The big difference between our proposal and the Government's proposal is that Sinn Féin's is based on meeting the needs of the public while the Government's proposal is about meeting the needs of insurance companies. Sinn Féin's vision is of a new Irish health system, with care for all based on need alone. The current health care system is a two-tier system, where wealth can buy better care in the private health sector. It is a private sector subsidised by the Government at the expense of the public system. Even at the height of the boom, the health care system never received adequate funding to overcome the vicious cuts in the 1980s imposed by governments involving Fianna Fáil, Fine Gael and the Labour Party. The health care system will only be transformed if we have a clear vision of the kind of health care citizens deserve. Of equal importance is the need to agree on how this system is to be funded.

Doctors, nurses and health care workers do a great job in circumstances that are increasingly difficult. We need a system that has primary and preventative health care at its core. We need to refocus on primary and preventative health care, together with complementary measures to address the social determinants of ill health. Over time, this will produce health care savings to the Exchequer by reducing the necessity for higher cost acute care in many cases.

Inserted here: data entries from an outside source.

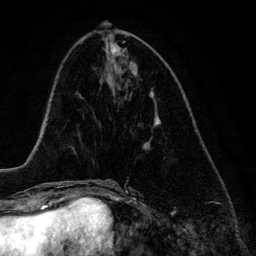
Breast MRI (dynamic contrast-enhanced), one axial slice; slice 53 of 134 in the series (ordered by position); cropped to one breast; dynamic contrast-enhanced series, time point 2 of 6 at this slice position (early post-contrast); 3 T; TE 4.2 ms, TR 7.9 ms; 256 × 256 image matrix. Female patient.
Outlined on this slice (semi-automatically segmented with operator editing):
- enhancing-tissue mask used for the functional tumour volume (all voxels passing the contrast-enhancement thresholds inside the analysis volume; usually the tumour): bounding box <144,123,161,149> (left, top, right, bottom; pixels)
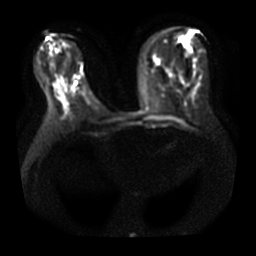
Breast MRI, one axial slice; position 15 of 38 along the scan axis; diffusion-weighted series; image 2 of 4 stored at this slice position (different b-values; order by instance number); 3 T; 5 mm slice thickness; 256 × 256 image matrix, field of view 360 × 360 mm. Female patient.
Structures marked on this image (outlined manually by an expert reader):
- tumour on diffusion-weighted imaging: bounding box (x1, y1, x2, y2) in pixels: (77, 76, 80, 79)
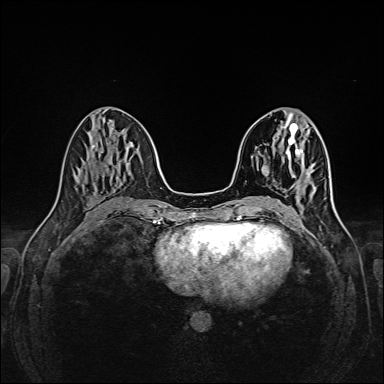
Breast MRI (dynamic contrast-enhanced), one axial slice. Slice 68 of 160 in the series (ordered by position). Dynamic contrast-enhanced series, time point 2 of 6 at this slice position (early post-contrast). 1.5 T. TE 2.3 ms, TR 5.2 ms. 384 × 384 image matrix. Female patient.
Structures marked on this image (semi-automatic segmentation, software-assisted and operator-edited):
- enhancing-tissue mask used for the functional tumour volume (all voxels passing the contrast-enhancement thresholds inside the analysis volume; usually the tumour): box from (x=305, y=171) to (x=309, y=181) px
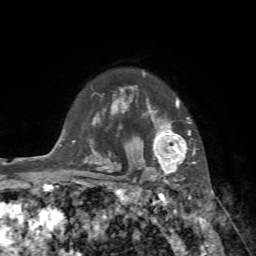
Breast MRI, one axial slice; position 59 of 72 along the scan axis; cropped to one breast; dynamic contrast-enhanced series, time point 2 of 7 at this slice position (early post-contrast); 1.5 T; TE 4.2 ms, TR 8.7 ms; 256 × 256 image matrix, field of view 180 × 180 mm. Female patient.
Outlined on this slice (semi-automatic segmentation, software-assisted and operator-edited):
- enhancing-tissue mask used for the functional tumour volume (all voxels passing the contrast-enhancement thresholds inside the analysis volume; usually the tumour): box from (x=140, y=72) to (x=194, y=182) px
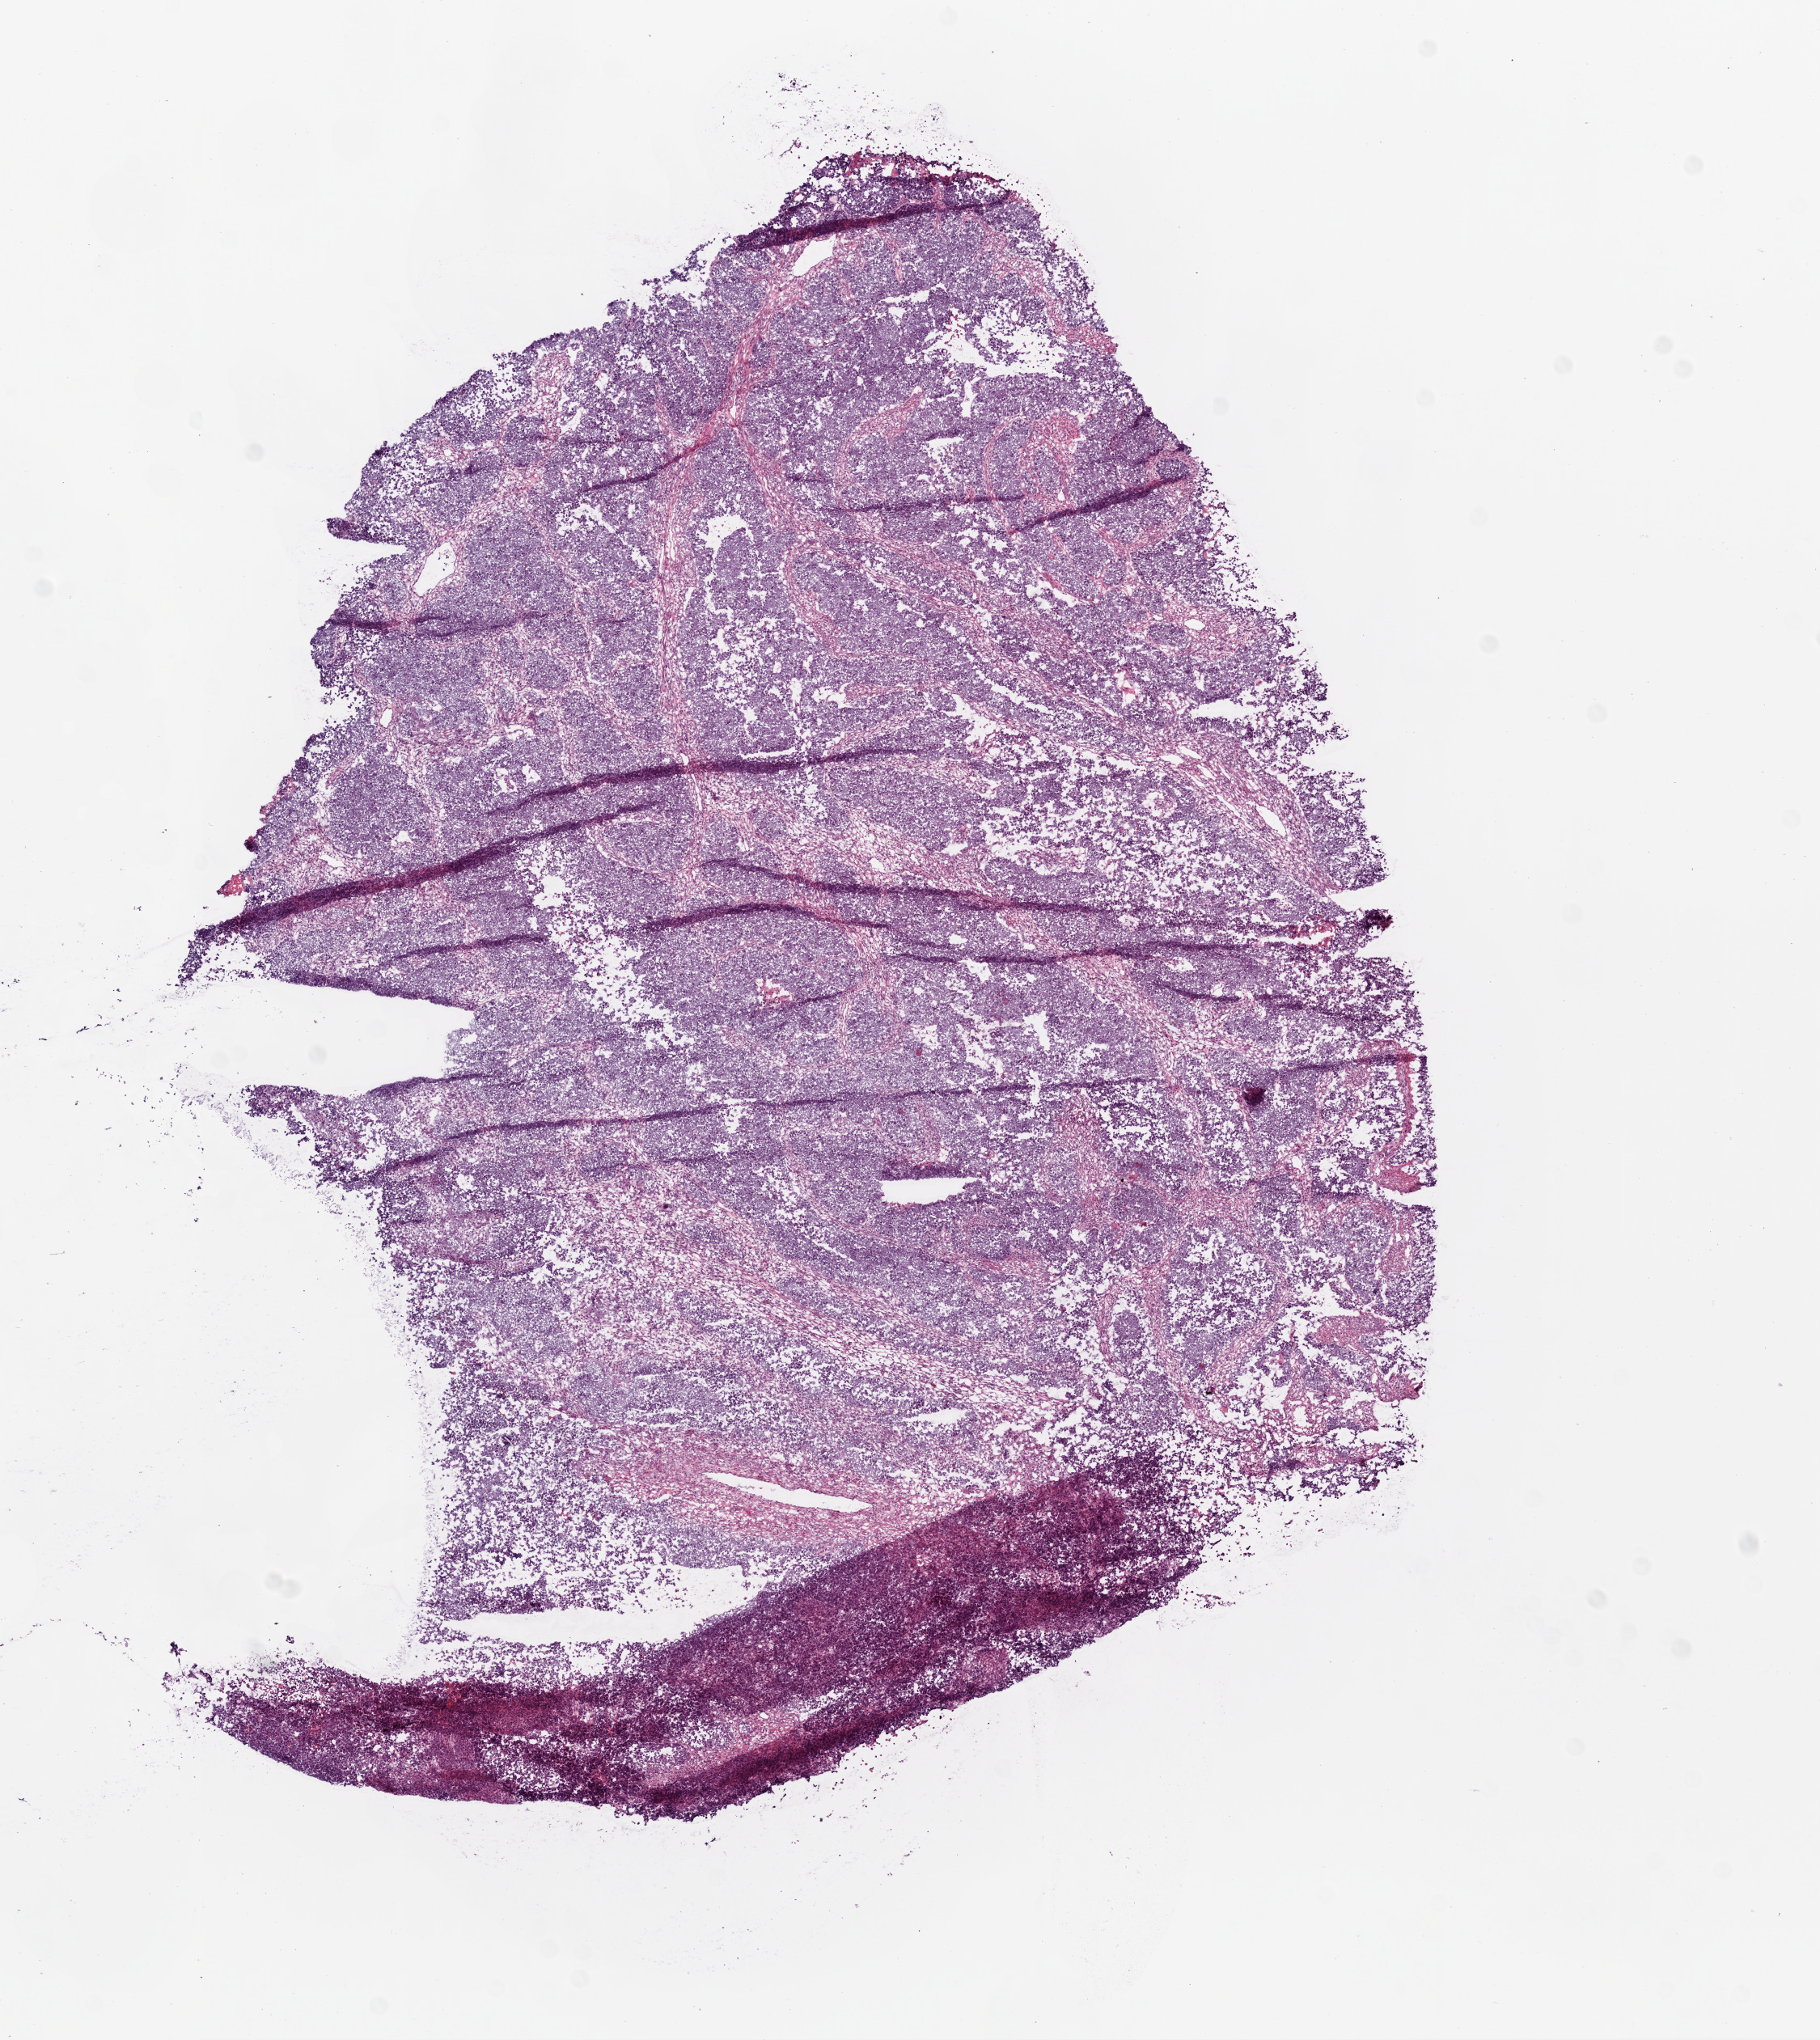
Digitized H&E tissue section (whole slide), low-resolution overview of the scanned area, about 9.0 x 10.1 mm, frozen section, ovary, primary tumour sample. Female patient; age at initial diagnosis 55 years. Histologic grade: G3 (poorly differentiated). Pathologist review of this section (percent, as recorded): tumour cells 80%, tumour nuclei 95%, normal cells 0%, stromal cells 20%, necrosis 0%.
Diagnosis: Serous surface papillary carcinoma. FIGO stage: IIIC. Laterality: bilateral.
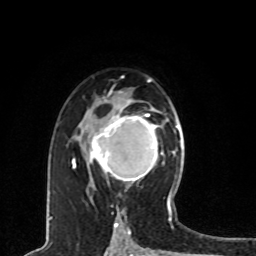
Breast MRI, one axial slice; slice 48 of 80 in the series (ordered by position); cropped to one breast; dynamic contrast-enhanced series, time point 2 of 8 at this slice position (early post-contrast); 1.5 T; TE 4.2 ms, TR 7 ms; 2 mm slice thickness; 256 × 256 image matrix, field of view 165 × 165 mm. Female patient.
Annotated regions visible in this slice (semi-automatic segmentation, software-assisted and operator-edited):
- enhancing-tissue mask used for the functional tumour volume (all voxels passing the contrast-enhancement thresholds inside the analysis volume; usually the tumour): bounding box <88,109,160,183> (left, top, right, bottom; pixels)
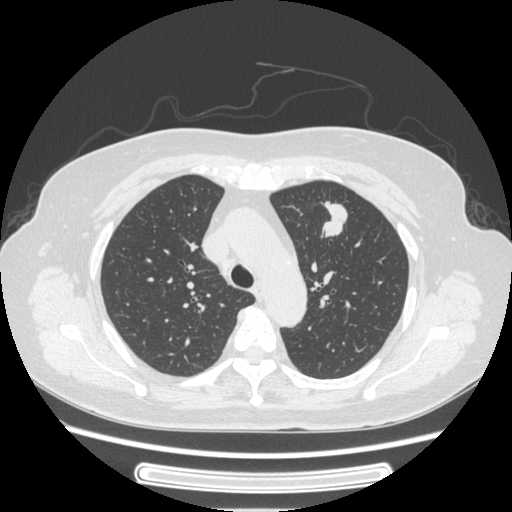
Chest CT, one axial slice; slice 174 of 227 in the series (ordered by position); 120 kVp; lung window (W 1500 / L -600 HU); 512 × 512 image matrix, field of view 363 × 363 mm. Female patient, age 77 years. From the clinical record (not read from this slice): clinical TNM (as recorded): T1c N3 M0; histopathological grade: G2-3.
Outlined on this slice (bounding box drawn by a radiologist):
- lung tumour (recorded histology: adenocarcinoma): bounding box (x1, y1, x2, y2) in pixels: (314, 195, 361, 251)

Sinn Féin is committed to a new universal public health system that provides care to all free at the point of delivery, on the basis of need alone, and funded from general fair and progressive taxation. We want an end to the two-tier system. We are committed to introducing comprehensive community-based primary health and social care services for all, free at the point of delivery, including general practitioner and dental services, and abolishing all prescription charges. Accountability and transparency is vital to restoring the public's confidence in public services.

Sinn Féin proposes to restore direct ministerial and departmental responsibility for health services which are funded by public money. Sinn Féin in government would establish a health funding commission to plan the transition to a new single-tier health care system. We fully understand the economic challenges this State faces, but front-line staff and patients should not suffer for the sins of others. We need to streamline the health service. We need fewer bureaucrats and more front-line health workers. Sinn Féin will carry out a review of managerial and administrative posts within the health service and the Department of Health, with a view towards eliminating those positions that are surplus to requirements and using the money saved to hire more front-line health professionals.

Public money funding private profit represents a big drain on resources. We want to see an end to public subsidies for private health care, invest all health funding in the public system immediately, end tax breaks for private hospitals, phase out public subsidisation and ultimately replace the private system within an agreed timetable.